__WORK TASK__: Your task is to repeat the entries word for word while leaving out the pictures.

════════════════

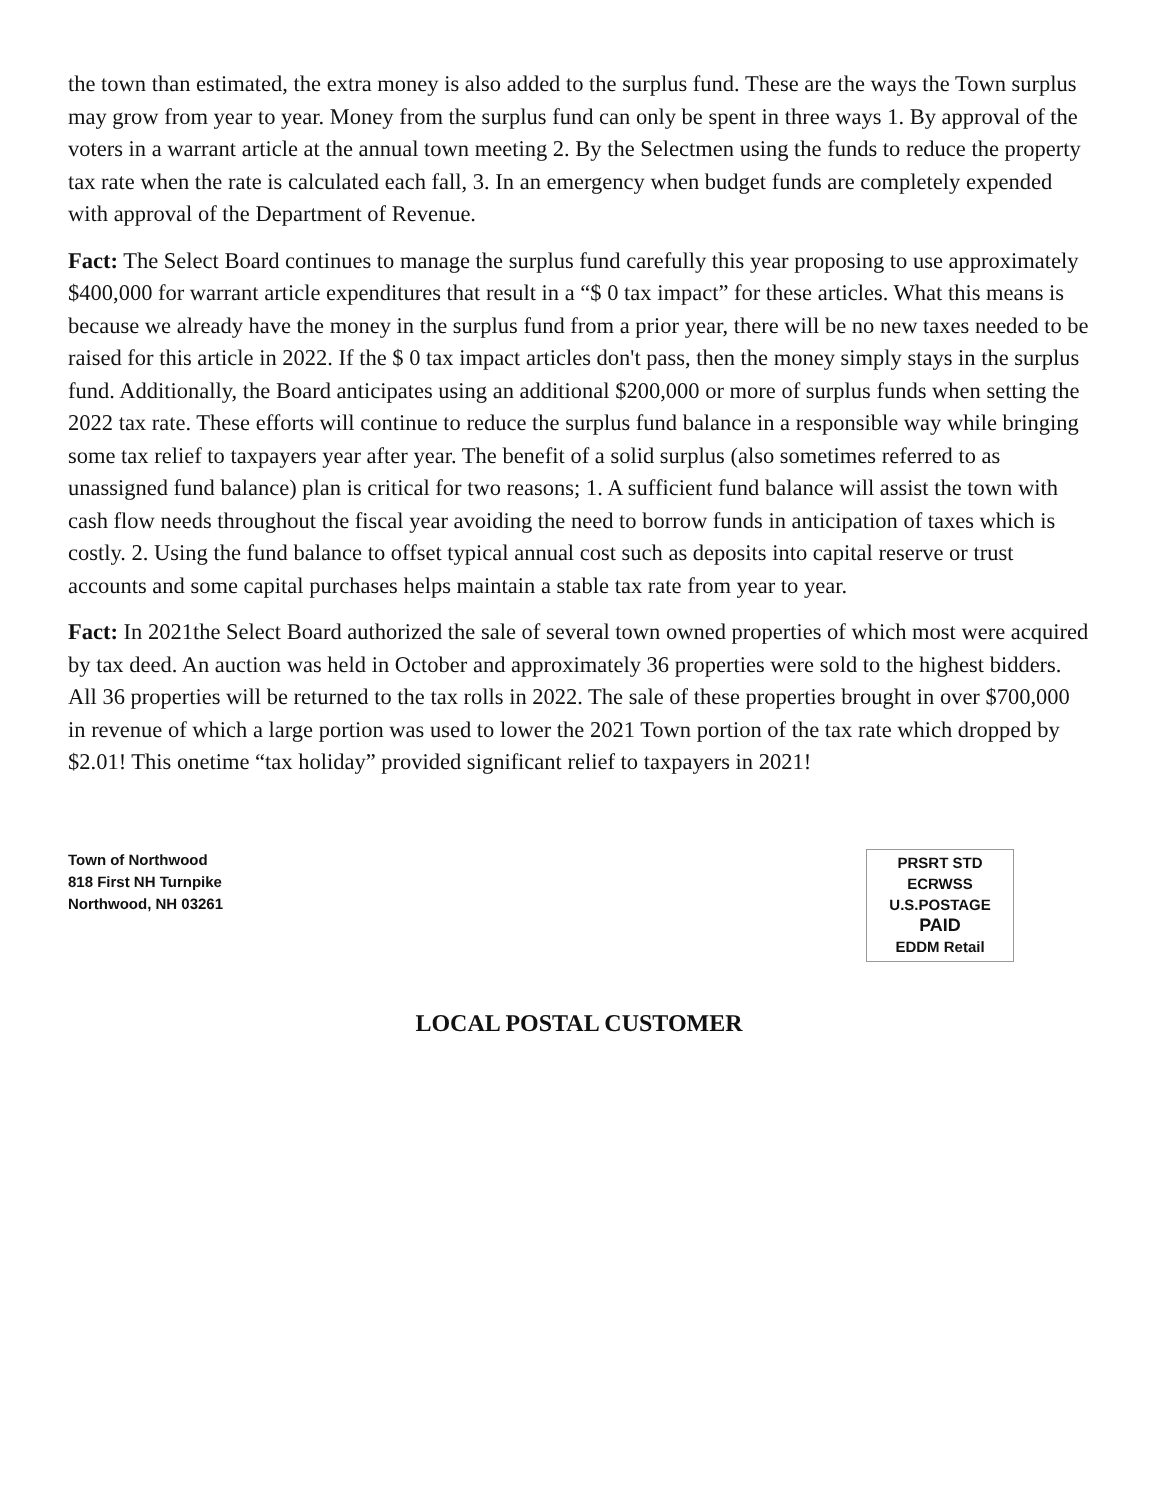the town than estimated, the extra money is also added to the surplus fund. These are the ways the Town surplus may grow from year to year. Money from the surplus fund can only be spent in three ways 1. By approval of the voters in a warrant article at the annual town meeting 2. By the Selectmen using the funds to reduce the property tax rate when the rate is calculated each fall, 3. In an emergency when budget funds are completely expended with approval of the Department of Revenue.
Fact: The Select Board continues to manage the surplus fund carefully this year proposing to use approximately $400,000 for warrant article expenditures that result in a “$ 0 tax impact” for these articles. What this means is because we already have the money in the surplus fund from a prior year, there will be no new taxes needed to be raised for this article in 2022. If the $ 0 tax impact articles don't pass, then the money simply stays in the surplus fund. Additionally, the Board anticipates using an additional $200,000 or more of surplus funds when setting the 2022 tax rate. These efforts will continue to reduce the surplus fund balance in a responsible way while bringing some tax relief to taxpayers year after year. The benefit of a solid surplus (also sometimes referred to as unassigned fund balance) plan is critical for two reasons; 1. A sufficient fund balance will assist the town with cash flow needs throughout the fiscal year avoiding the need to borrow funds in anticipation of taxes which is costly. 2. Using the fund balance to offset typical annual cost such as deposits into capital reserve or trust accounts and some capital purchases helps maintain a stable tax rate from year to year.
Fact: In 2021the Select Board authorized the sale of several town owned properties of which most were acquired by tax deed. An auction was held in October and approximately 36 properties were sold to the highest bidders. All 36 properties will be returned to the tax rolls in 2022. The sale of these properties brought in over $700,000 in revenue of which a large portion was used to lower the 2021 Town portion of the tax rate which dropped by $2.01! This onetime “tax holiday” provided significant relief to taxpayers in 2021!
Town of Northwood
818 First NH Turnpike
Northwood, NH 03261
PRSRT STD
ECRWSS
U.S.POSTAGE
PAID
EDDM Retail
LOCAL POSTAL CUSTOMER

════════════════

__RESULT OF THIS TASK__:
the town than estimated, the extra money is also added to the surplus fund. These are the ways the Town surplus may grow from year to year. Money from the surplus fund can only be spent in three ways 1. By approval of the voters in a warrant article at the annual town meeting 2. By the Selectmen using the funds to reduce the property tax rate when the rate is calculated each fall, 3. In an emergency when budget funds are completely expended with approval of the Department of Revenue.
Fact: The Select Board continues to manage the surplus fund carefully this year proposing to use approximately $400,000 for warrant article expenditures that result in a “$ 0 tax impact” for these articles. What this means is because we already have the money in the surplus fund from a prior year, there will be no new taxes needed to be raised for this article in 2022. If the $ 0 tax impact articles don't pass, then the money simply stays in the surplus fund. Additionally, the Board anticipates using an additional $200,000 or more of surplus funds when setting the 2022 tax rate. These efforts will continue to reduce the surplus fund balance in a responsible way while bringing some tax relief to taxpayers year after year. The benefit of a solid surplus (also sometimes referred to as unassigned fund balance) plan is critical for two reasons; 1. A sufficient fund balance will assist the town with cash flow needs throughout the fiscal year avoiding the need to borrow funds in anticipation of taxes which is costly. 2. Using the fund balance to offset typical annual cost such as deposits into capital reserve or trust accounts and some capital purchases helps maintain a stable tax rate from year to year.
Fact: In 2021the Select Board authorized the sale of several town owned properties of which most were acquired by tax deed. An auction was held in October and approximately 36 properties were sold to the highest bidders. All 36 properties will be returned to the tax rolls in 2022. The sale of these properties brought in over $700,000 in revenue of which a large portion was used to lower the 2021 Town portion of the tax rate which dropped by $2.01! This onetime “tax holiday” provided significant relief to taxpayers in 2021!
Town of Northwood
818 First NH Turnpike
Northwood, NH 03261
PRSRT STD
ECRWSS
U.S.POSTAGE
PAID
EDDM Retail
LOCAL POSTAL CUSTOMER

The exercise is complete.